After falling roughly 80% from its all-time high in 2022 but up since I last covered the ticker, Medical Properties Trust (NYSE:MPW) has seen its largest tenant, Steward Health Care System (“SHCS”) file Chapter 11 bankruptcy. The REIT now faces a materially different investment reality over the next half year. MPW is the most shorted US REIT, with 222.3 million shares short, around 36.7% of its weighted average shares outstanding. S&P Global Market places this short interest rank roughly 1500 basis points ahead of the second most shorted REIT, SL Green Realty (SLG). The healthcare REIT held $17.4 billion of total assets spread across 436 properties consisting of general acute facilities, behavioral health facilities, and post-acute facilities as of the end of its fiscal 2024 first quarter.
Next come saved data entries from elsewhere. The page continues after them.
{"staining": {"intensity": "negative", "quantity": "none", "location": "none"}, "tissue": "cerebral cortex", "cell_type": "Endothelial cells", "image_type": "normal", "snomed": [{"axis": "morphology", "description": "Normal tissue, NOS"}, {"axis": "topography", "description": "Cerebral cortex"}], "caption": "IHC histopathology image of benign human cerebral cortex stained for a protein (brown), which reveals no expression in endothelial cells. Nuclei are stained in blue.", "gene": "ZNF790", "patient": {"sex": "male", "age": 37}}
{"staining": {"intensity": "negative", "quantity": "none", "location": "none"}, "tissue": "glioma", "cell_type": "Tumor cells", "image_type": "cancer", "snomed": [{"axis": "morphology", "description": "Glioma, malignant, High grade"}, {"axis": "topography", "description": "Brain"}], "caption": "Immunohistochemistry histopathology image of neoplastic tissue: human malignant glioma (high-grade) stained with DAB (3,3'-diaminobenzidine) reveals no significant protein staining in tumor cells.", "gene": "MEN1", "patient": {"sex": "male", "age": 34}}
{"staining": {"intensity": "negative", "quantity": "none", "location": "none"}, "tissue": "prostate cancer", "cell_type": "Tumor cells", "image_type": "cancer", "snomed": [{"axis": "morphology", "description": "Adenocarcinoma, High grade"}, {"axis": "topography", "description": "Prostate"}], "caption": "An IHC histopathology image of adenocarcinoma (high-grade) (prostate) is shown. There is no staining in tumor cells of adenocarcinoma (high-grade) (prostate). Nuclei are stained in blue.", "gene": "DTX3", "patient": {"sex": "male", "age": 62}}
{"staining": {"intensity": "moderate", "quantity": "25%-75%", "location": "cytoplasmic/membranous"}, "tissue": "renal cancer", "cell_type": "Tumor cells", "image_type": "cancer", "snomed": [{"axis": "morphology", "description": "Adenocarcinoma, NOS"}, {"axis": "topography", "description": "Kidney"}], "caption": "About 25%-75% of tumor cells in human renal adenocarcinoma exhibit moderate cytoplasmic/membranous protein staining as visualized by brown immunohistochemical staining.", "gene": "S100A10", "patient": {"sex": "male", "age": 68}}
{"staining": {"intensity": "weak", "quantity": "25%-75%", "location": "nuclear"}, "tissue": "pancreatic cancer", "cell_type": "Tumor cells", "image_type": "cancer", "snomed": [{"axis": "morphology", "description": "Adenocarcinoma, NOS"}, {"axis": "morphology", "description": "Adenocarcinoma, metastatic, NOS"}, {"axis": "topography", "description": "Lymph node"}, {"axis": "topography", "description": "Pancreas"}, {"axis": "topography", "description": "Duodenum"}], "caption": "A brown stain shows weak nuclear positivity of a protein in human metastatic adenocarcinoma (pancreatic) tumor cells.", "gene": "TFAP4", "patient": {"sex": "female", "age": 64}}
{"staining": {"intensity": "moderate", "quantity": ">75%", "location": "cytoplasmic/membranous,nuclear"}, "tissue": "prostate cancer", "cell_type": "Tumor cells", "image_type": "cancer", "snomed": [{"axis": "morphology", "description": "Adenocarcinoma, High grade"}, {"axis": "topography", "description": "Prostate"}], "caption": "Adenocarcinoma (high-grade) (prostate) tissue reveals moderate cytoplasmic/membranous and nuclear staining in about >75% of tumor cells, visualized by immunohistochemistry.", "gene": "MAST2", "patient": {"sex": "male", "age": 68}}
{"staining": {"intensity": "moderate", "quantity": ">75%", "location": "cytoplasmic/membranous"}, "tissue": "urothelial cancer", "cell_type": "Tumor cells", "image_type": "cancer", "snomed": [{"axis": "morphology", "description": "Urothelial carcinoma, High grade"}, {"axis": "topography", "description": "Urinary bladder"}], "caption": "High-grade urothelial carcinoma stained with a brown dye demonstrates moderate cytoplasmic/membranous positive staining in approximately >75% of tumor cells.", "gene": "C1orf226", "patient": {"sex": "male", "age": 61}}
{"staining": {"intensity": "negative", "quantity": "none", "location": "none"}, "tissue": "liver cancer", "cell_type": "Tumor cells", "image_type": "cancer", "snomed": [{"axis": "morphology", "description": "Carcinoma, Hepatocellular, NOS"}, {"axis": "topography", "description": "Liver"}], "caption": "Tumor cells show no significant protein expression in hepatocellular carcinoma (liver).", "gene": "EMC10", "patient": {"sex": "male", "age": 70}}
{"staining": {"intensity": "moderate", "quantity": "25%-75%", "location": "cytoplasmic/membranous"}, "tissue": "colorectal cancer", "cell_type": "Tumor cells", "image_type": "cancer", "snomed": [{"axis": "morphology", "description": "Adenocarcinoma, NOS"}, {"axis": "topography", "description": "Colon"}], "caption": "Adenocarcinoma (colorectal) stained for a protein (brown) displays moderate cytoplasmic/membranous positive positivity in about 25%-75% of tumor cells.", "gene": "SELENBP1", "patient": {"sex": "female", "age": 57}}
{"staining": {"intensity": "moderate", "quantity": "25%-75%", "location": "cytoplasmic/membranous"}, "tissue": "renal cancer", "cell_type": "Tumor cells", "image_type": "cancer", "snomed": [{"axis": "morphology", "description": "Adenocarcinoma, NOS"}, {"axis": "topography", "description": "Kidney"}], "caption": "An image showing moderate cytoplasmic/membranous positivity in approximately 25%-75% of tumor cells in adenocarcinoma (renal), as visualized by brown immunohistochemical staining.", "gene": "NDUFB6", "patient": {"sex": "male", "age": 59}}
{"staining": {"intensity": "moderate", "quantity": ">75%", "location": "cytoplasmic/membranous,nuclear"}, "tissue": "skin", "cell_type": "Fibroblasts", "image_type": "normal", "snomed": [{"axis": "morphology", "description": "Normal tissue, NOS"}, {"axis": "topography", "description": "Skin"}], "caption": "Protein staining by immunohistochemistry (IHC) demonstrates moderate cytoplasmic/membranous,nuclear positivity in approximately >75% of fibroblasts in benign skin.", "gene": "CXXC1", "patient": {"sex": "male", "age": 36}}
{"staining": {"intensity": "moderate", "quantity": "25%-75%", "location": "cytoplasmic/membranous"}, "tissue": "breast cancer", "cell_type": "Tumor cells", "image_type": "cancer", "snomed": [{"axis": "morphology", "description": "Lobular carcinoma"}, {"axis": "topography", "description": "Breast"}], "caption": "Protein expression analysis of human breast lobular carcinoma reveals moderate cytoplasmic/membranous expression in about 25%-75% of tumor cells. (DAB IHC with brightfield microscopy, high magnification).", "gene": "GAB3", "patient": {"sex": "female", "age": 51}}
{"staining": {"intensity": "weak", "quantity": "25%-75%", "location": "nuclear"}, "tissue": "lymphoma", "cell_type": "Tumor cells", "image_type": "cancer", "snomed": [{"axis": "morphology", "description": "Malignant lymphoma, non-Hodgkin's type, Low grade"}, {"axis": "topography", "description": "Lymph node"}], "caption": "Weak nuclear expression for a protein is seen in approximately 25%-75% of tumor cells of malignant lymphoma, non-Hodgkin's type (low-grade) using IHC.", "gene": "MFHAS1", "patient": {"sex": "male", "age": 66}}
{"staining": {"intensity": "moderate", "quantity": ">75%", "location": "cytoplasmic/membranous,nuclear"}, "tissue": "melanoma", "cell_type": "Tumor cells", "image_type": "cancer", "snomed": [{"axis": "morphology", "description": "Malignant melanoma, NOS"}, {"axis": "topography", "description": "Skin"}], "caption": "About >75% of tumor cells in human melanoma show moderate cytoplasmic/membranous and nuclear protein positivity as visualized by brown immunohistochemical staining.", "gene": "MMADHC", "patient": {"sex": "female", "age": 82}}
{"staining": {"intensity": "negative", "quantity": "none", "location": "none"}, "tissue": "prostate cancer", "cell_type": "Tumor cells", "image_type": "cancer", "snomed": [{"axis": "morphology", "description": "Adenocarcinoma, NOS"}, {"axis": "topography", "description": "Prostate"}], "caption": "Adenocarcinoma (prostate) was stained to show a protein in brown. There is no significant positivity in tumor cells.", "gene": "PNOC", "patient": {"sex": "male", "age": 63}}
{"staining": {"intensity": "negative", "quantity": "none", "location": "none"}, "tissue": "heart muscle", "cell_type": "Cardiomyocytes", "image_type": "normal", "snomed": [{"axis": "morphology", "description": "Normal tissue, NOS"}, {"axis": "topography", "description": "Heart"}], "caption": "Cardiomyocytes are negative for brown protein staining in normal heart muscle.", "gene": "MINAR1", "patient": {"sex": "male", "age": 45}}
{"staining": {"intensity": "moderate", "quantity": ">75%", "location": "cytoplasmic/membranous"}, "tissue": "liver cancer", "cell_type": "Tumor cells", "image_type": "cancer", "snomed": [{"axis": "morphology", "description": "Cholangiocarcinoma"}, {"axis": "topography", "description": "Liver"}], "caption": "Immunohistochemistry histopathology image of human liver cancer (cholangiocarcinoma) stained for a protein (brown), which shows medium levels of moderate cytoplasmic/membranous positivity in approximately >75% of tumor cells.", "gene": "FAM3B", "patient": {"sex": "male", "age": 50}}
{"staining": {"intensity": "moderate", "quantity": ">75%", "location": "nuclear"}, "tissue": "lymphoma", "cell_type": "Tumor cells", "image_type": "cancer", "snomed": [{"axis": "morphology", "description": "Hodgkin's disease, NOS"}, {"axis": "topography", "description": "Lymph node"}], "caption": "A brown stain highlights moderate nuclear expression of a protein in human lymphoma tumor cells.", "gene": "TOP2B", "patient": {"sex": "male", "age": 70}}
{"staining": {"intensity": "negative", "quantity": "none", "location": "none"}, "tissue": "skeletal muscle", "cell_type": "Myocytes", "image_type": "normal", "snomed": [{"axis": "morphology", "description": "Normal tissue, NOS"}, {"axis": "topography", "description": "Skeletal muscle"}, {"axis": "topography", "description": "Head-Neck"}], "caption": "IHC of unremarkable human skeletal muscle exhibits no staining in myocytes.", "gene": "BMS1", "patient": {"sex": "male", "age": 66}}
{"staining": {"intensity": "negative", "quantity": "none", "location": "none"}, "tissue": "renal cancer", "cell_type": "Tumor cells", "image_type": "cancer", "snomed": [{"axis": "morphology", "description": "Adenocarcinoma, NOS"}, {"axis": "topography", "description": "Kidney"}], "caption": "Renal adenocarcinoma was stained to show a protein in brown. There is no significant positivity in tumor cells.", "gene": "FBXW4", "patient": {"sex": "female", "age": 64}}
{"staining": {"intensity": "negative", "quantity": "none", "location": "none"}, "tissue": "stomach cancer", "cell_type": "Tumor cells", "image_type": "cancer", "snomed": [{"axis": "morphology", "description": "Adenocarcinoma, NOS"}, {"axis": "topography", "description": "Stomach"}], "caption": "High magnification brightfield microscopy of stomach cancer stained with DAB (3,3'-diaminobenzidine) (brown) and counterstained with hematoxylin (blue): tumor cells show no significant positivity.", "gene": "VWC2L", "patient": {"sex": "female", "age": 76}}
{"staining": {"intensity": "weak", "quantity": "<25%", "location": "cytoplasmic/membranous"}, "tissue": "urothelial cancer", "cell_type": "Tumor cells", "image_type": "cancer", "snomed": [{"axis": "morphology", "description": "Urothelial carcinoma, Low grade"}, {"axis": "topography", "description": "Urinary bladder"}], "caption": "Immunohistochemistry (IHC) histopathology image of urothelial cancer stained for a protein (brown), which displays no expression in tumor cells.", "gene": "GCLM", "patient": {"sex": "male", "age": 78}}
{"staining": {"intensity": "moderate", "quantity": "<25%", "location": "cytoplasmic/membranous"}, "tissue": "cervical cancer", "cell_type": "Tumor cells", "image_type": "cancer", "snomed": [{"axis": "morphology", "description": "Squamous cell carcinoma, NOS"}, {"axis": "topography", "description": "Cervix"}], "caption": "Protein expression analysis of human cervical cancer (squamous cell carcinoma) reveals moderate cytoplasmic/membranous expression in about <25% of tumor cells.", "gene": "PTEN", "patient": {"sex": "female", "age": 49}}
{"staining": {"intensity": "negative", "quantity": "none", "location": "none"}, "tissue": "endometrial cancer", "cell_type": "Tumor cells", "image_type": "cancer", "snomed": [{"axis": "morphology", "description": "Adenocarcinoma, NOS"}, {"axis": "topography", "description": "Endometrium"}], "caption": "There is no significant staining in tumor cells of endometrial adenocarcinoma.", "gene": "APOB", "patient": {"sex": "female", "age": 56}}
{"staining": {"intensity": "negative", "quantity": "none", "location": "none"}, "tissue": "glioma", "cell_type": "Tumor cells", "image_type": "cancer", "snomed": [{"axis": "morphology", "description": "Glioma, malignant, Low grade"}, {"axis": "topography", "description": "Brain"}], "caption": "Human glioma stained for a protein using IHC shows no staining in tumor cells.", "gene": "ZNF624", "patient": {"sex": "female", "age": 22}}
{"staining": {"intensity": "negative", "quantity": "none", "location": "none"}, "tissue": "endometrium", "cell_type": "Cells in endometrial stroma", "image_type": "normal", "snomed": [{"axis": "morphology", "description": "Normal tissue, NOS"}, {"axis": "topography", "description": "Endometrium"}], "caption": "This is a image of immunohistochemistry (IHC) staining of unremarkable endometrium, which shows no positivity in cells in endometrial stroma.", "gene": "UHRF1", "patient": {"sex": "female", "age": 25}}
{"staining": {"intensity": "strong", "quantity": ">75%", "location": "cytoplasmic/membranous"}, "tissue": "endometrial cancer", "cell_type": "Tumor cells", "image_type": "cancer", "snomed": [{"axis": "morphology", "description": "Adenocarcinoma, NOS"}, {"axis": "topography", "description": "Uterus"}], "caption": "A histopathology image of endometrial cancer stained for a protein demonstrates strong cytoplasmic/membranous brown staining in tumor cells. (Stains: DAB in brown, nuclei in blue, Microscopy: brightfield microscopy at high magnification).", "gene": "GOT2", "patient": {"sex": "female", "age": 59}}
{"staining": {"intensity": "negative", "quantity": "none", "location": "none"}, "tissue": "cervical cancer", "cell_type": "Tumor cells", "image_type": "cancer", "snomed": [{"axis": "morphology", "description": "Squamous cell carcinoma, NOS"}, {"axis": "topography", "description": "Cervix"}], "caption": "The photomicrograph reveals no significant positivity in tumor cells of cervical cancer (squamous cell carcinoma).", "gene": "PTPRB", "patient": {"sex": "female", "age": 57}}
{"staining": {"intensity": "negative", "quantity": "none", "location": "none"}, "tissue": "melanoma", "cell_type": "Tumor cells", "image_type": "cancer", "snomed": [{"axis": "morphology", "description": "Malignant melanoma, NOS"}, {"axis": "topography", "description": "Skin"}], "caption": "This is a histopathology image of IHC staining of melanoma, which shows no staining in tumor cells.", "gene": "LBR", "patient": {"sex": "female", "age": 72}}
This bankruptcy filing was an inherent salvo for the bears, but MPW is intensely undervalued, even against the bankruptcy of SHCS with the REIT reporting first-quarter normalized funds from operations (“NFFO”) of $0.24 per share, around $0.96 per share annualized for a 17.8% NFFO yield. MPW is now swapping hands for 5.6x times its annualized NFFO, expanding from when I last covered the ticker. The REIT last declared a quarterly cash dividend of $0.15 per share, kept unchanged from its prior quarter and $0.60 per share annualized for an 11.2% dividend yield. MPW is covering its dividend by 160%.
Global Debt Maturities, Liquidity, Summer Rate Cuts, And SHCS Hospital Sales
As of the end of its first quarter, MPW held a total debt balance of $10.17 billion, at a weighted average interest rate of 4.159% with $438.84 million, around 4.3% of the total, coming up for maturity in 2024. The REIT has been extremely active on the disposition front, selling five hospitals in California and New Jersey for $350 million post-period end. The REIT also sold a 75% interest in five Utah hospitals for $1.1 billion in April to place management on track to meet their target for $2 billion in total incremental aggregate liquidity in 2024.
This has been used to aggressively reduce debt by $1.6 billion, with the 2024 maturity fully addressed. Further, Europe is set to lead the way with interest rate cuts, placing MPW on a path to see the cost of funds for its global-denominated debt start to reduce. The UK forms 30.9% of MPW’s debt, and the Bank of England is now widely expected to start cutting rates from the June meeting from its current 5.25%. The European Central Bank already started cutting base interest rates in June. The Fed will take more time with the CME FedWatch Tool pricing in, the Fed only beginning rate cuts towards the end of the year at the November FOMC meeting.
The ongoing SHCS hospital sale process is core to MPW’s bullish thesis, as a potential summer short squeeze with management flagging during the first-quarter earnings call, that the process should allow them to replace SHCS with better-qualified operators. Hence, MPW is pushing towards a new zeitgeist, where the SHCS overhang will be removed, even as the REIT is set to extend up to $275 million in debtor-in-possession financing to SHCS. This will provide MPW with a senior position in the SHCS capital stack, with the REIT also guiding to exit 2024 with a significant liquidity base on the back of its $800 million refinancing of its UK hospital portfolio.
SHCS received approval from its Bankruptcy Judge on the 3rd of June to proceed with its aggressive timeline for the sale of its 31 hospitals and other assets. This is being completed in two tranches, with the first tranche set to have a bid deadline of June 24 and the first hearing on the 11th of July. This tranche will include the physician group and all of SHCS hospitals, excluding all of its Florida hospitals and some hospitals in Texas. The second tranche has a bid deadline of the 12th of August and a sale hearing ten days later, on the 22nd of August. This tranche will include all Florida hospitals and the remaining four of its Texas hospitals.
The conditions for a sustained short squeeze are shaping up in the summer. This quarterly dividend is set to be maintained on the back of strong coverage, as the ongoing sale of SHCS hospitals will help MPW diversify its portfolio across stronger operators, forever eliminating the counter-party risk of SHCS and delivering the conditions for the REIT to start growing FFO. The bankruptcy could turn out to be a silver lining for the overall risk profile of the REIT, helping reduce the risk premium required and driving the yield lower to the high single digits. I’m adding to my MPW position against this, with several catalysts set to play out through summer, starting from the Bank of England base rate cut. The large short interest seems odd against this, with the delay in filing of the first quarter form 10-Q broadly a non-story, as it was driven by the sudden disruption caused by the SHCS bankruptcy filing. There is a risk here of further delays, but MPW is a long-term position on the safe dividend yield and strong outlook for recovery.